This is a rather poor article and conflates a number of important issues, such as failing to give any real context on the definitional issues, equating statements about the heterogeneity of CFS with statements about the heterogeneity of ME, and underplaying the deep flaws of PACE, among others. Further, that she does not mention that PACE allowed patients to potentially leave the trial sicker than they entered and still be classed as recovered, but then goes on to paint the very same actors responsible for that trial and similar research as engaging in the disease in good faith is laughable. But, I won't go into a deeper analysis, because the flaws are obvious and the journalist seems to have arrived at her conclusions.

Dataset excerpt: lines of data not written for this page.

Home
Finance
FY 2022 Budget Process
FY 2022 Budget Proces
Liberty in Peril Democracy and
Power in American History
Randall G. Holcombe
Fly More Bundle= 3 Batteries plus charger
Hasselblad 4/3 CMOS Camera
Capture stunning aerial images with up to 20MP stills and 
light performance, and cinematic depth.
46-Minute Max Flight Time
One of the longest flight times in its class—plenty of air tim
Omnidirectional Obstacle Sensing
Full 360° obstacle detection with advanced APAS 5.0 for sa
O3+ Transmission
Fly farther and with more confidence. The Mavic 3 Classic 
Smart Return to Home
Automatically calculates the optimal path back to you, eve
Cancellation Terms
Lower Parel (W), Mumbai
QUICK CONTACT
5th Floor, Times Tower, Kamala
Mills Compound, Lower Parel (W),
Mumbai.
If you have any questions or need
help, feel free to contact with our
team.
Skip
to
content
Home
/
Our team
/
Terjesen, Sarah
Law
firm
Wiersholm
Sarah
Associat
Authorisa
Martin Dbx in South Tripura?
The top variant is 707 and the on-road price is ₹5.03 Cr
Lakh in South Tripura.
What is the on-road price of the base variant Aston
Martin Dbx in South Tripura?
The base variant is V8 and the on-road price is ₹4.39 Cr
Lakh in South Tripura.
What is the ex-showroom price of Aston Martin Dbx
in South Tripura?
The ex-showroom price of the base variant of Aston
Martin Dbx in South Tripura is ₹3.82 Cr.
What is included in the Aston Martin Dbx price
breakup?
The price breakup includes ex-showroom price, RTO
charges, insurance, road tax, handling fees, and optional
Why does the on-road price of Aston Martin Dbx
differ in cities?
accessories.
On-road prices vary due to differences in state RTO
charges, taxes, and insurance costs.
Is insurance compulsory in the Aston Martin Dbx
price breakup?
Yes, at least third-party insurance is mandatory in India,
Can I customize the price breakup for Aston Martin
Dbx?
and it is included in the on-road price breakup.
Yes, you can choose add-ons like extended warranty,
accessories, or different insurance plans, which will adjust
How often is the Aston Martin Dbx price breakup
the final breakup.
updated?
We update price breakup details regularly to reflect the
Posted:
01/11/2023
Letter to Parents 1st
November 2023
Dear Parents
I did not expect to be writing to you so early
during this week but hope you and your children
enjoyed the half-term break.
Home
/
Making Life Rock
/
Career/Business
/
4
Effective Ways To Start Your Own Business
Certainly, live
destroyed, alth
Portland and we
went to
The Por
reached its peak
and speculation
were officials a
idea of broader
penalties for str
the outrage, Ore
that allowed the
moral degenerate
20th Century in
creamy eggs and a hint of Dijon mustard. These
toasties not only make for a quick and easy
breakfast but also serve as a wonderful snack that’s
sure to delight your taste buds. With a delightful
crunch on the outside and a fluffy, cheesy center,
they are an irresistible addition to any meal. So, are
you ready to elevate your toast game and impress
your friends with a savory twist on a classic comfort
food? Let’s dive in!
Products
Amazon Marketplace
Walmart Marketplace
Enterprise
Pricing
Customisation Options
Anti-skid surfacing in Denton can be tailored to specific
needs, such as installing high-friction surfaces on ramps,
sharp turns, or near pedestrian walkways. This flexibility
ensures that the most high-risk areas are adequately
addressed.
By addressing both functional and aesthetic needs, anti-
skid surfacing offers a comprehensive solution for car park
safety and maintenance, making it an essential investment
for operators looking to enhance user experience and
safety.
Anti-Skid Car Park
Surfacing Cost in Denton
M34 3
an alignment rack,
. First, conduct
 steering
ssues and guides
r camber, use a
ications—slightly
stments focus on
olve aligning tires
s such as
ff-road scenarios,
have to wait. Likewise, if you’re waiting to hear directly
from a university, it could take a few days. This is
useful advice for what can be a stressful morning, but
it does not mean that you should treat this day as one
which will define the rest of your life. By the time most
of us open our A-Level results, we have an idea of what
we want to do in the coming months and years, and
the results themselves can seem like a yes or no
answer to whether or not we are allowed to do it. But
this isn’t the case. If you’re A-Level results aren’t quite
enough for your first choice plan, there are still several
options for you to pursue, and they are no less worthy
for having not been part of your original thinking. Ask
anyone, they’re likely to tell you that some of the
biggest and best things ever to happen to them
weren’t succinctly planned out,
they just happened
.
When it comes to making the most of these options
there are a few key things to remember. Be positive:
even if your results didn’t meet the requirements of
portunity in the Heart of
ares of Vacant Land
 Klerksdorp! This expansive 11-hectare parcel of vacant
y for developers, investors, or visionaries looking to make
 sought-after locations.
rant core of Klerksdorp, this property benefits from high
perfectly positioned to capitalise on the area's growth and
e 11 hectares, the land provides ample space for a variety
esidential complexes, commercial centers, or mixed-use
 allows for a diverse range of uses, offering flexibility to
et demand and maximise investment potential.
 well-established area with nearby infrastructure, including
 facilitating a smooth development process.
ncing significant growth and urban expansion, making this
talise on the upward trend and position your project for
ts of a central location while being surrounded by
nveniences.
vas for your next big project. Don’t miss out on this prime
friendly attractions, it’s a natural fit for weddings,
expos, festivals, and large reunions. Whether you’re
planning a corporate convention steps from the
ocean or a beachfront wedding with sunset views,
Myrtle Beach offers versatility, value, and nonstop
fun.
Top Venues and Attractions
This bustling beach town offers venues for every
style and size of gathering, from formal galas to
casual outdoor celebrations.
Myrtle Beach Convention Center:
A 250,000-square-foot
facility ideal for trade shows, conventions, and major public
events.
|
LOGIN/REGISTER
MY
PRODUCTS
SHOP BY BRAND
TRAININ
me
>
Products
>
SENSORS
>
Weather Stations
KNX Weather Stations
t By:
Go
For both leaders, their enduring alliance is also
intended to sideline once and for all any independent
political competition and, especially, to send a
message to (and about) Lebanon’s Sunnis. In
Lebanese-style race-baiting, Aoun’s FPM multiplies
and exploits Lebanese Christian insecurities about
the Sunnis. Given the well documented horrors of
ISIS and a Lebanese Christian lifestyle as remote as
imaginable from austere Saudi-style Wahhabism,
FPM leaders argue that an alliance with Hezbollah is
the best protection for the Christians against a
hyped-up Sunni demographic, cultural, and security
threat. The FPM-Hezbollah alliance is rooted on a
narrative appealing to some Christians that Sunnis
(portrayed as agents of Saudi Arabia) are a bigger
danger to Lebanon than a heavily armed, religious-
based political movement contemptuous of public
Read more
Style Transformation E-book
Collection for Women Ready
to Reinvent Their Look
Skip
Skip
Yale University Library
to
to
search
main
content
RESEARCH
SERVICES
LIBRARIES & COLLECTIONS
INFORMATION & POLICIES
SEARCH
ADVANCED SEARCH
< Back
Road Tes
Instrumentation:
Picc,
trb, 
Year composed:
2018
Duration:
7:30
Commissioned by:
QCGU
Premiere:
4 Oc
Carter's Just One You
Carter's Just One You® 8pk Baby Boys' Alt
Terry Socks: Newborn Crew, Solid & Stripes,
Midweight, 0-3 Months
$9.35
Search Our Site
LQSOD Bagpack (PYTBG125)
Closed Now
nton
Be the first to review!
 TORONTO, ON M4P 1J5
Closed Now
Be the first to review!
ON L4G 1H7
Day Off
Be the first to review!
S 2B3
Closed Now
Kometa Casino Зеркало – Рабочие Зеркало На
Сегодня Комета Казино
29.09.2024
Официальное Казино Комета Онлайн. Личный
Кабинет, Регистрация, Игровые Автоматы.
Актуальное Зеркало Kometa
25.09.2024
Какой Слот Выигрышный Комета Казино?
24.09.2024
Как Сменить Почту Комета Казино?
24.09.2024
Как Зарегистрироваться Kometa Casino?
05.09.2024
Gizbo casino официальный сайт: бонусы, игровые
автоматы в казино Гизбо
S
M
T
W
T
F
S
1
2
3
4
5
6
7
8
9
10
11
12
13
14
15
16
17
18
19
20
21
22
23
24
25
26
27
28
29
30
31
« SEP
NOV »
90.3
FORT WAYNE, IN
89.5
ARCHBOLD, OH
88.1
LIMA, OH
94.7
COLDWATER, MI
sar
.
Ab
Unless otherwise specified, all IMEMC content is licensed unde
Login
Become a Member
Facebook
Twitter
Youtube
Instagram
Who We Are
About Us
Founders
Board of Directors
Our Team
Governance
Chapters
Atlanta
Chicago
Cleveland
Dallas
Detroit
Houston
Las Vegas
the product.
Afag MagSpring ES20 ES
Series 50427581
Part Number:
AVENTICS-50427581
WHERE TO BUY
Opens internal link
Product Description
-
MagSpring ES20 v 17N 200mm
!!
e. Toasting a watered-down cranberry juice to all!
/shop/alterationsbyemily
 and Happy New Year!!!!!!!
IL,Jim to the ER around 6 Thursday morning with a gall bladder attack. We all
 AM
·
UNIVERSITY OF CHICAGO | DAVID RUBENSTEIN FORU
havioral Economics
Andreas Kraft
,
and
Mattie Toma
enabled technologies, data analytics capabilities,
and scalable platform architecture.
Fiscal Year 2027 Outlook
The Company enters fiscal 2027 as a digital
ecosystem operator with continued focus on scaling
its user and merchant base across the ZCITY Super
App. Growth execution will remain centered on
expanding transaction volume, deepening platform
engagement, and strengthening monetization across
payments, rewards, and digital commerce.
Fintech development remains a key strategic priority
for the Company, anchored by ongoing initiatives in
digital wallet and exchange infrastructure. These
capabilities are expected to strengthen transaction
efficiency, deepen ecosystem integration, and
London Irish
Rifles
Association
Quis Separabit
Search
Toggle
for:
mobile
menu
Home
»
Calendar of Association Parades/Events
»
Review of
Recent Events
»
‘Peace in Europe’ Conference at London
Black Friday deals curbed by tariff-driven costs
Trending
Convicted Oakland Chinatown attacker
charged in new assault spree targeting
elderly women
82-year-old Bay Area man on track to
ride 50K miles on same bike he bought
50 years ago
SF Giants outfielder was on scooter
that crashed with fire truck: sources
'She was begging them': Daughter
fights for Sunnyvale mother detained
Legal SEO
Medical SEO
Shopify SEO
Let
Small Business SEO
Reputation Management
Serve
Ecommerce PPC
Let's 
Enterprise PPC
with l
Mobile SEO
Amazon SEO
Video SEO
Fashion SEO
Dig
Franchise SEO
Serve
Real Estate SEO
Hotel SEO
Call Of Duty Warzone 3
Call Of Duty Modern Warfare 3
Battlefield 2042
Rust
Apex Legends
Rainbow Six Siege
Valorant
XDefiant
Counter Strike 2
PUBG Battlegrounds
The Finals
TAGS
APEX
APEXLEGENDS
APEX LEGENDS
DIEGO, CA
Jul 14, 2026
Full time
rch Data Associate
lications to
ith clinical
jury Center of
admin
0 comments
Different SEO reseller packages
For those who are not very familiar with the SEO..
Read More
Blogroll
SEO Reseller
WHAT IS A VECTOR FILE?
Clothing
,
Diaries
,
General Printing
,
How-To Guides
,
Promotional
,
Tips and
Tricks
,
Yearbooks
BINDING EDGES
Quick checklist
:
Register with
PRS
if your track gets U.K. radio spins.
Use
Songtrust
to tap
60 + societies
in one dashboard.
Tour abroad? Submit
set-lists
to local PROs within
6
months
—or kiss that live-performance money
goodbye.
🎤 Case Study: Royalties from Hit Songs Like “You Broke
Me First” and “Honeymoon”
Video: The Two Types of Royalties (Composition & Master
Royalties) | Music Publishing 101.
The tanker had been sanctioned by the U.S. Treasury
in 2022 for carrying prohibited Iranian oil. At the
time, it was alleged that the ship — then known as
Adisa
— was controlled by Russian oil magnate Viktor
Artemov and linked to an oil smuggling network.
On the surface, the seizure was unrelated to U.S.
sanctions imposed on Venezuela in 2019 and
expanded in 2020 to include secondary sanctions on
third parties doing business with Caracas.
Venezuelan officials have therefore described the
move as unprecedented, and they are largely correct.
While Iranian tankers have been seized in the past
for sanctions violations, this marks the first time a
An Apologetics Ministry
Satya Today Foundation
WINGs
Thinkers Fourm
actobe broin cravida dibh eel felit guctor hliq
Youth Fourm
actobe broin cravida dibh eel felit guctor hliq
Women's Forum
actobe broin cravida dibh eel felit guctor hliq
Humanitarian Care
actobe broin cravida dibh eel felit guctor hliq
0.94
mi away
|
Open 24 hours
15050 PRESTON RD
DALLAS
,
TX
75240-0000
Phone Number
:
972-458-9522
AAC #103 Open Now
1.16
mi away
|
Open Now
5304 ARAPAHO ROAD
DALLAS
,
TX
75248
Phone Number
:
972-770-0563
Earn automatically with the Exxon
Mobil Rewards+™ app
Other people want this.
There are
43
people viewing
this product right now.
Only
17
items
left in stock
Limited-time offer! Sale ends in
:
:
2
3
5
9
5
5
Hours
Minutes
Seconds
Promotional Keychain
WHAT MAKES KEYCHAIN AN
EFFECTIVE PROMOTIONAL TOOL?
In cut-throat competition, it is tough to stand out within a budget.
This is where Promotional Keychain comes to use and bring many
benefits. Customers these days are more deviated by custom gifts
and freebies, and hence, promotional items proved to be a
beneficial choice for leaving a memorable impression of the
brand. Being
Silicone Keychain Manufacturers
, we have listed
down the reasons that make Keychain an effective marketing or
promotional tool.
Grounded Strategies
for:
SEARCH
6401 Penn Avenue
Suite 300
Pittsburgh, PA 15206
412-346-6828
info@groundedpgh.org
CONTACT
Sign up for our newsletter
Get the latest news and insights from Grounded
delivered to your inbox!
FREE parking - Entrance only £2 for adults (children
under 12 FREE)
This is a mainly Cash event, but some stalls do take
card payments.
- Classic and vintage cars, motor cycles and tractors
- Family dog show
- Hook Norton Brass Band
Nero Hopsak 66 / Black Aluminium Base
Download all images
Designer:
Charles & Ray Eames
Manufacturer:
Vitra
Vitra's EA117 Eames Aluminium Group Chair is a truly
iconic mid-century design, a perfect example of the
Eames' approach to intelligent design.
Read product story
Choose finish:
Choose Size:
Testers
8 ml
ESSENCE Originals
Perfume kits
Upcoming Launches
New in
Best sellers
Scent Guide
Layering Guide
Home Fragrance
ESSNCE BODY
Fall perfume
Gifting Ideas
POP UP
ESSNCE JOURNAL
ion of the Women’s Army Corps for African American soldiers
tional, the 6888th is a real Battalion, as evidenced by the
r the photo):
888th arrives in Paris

I did, however, want to call out one little section that left me incredulous. The author accepts that Esther Crawley wants good faith debate about the disease, but doesn't question whether it is reasonable for her to equate FOIA requests with abuse or for her to attempt to circumscribe the nature of debate to exclude anything that might be described as an attack. It takes an astounding amount of credulity to reconcile such contradictory statements.
“'You can question or debate, but no coordinated attacks.'” Who gets to define what is an attack and what is not? When you are being criticized, it is always going to feel like an attack, to one degree or another, but that does not necessarily make those attacks demonstrative of bad faith. If being criticized gives you the nuclear option to shut down all further debate, then where does debate even begin?
When patients are portrayed as abusive of the rights of free speech for criticizing a disease model that they believe has no basis in reality or attempting to gain information about a deeply flawed study, most reasonable people, I would hope, would question whether the person doing the portrayal was attempting to shut down debate.